Note that when re-recording tests, you must use a Stack pointing to a server (i.e., server:starter). This subtlety exists because the set of tests run in server are a superset of the set of tests run in the library client.

Writing Tests

Basic Test Pattern

def test_basic_chat_completion(llama_stack_client, text_model_id):
    response = llama_stack_client.chat.completions.create(
        model=text_model_id,
        messages=[{"role": "user", "content": "Hello"}],
    )

    # Test structure, not AI output quality
    assert response.choices[0].message is not None
    assert isinstance(response.choices[0].message.content, str)
    assert len(response.choices[0].message.content) > 0

Provider-Specific Tests

def test_asymmetric_embeddings(llama_stack_client, embedding_model_id):
    if embedding_model_id not in MODELS_SUPPORTING_TASK_TYPE:
        pytest.skip(f"Model {embedding_model_id} doesn't support task types")

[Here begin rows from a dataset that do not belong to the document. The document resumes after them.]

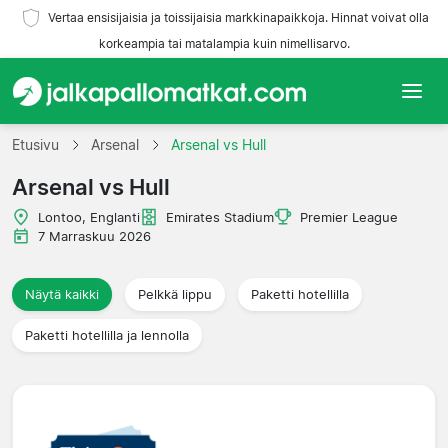
Vertaa ensisijaisia ja toissijaisia markkinapaikkoja. Hinnat voivat olla
korkeampia tai matalampia kuin nimellisarvo.
Etusivu
Etusivu
Arsenal
Arsenal vs Hull
Arsenal vs Hull
Joukkueet
Lontoo, Englanti
Emirates Stadium
Premier League
Liigat
7 Marraskuu 2026
Matkatoimistoja
Näytä kaikki
Pelkkä lippu
Paketti hotellilla
Paketti hotellilla ja lennolla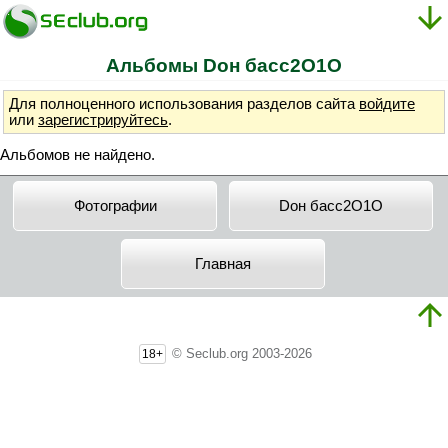
Альбомы Doн бacc2O1O
Для полноценного использования разделов сайта
войдите
или
зарегистрируйтесь
.
Альбомов не найдено.
Фотографии
Doн бacc2O1O
Главная
© Seclub.org 2003-2026
18+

    query_response = llama_stack_client.inference.embeddings(
        model_id=embedding_model_id,
        contents=["What is machine learning?"],
        task_type="query",
    )

    assert query_response.embeddings is not None

TypeScript Client Replays

TypeScript SDK tests can run alongside Python tests when testing against server:<config> stacks. Set TS_CLIENT_PATH to the path or version of llama-stack-client-typescript to enable:

# Use published npm package (responses suite)
TS_CLIENT_PATH=^0.3.2 scripts/integration-tests.sh --stack-config server:ci-tests --suite responses --setup gpt

# Use local checkout from ~/.cache (recommended for development)
git clone https://github.com/llamastack/llama-stack-client-typescript.git ~/.cache/llama-stack-client-typescript
TS_CLIENT_PATH=~/.cache/llama-stack-client-typescript scripts/integration-tests.sh --stack-config server:ci-tests --suite responses --setup gpt

# Run base suite with TypeScript tests
TS_CLIENT_PATH=~/.cache/llama-stack-client-typescript scripts/integration-tests.sh --stack-config server:ci-tests --suite base --setup ollama

TypeScript tests run immediately after Python tests pass, using the same replay fixtures. The mapping between Python suites/setups and TypeScript test files is defined in tests/integration/client-typescript/suites.json.

If TS_CLIENT_PATH is unset, TypeScript tests are skipped entirely.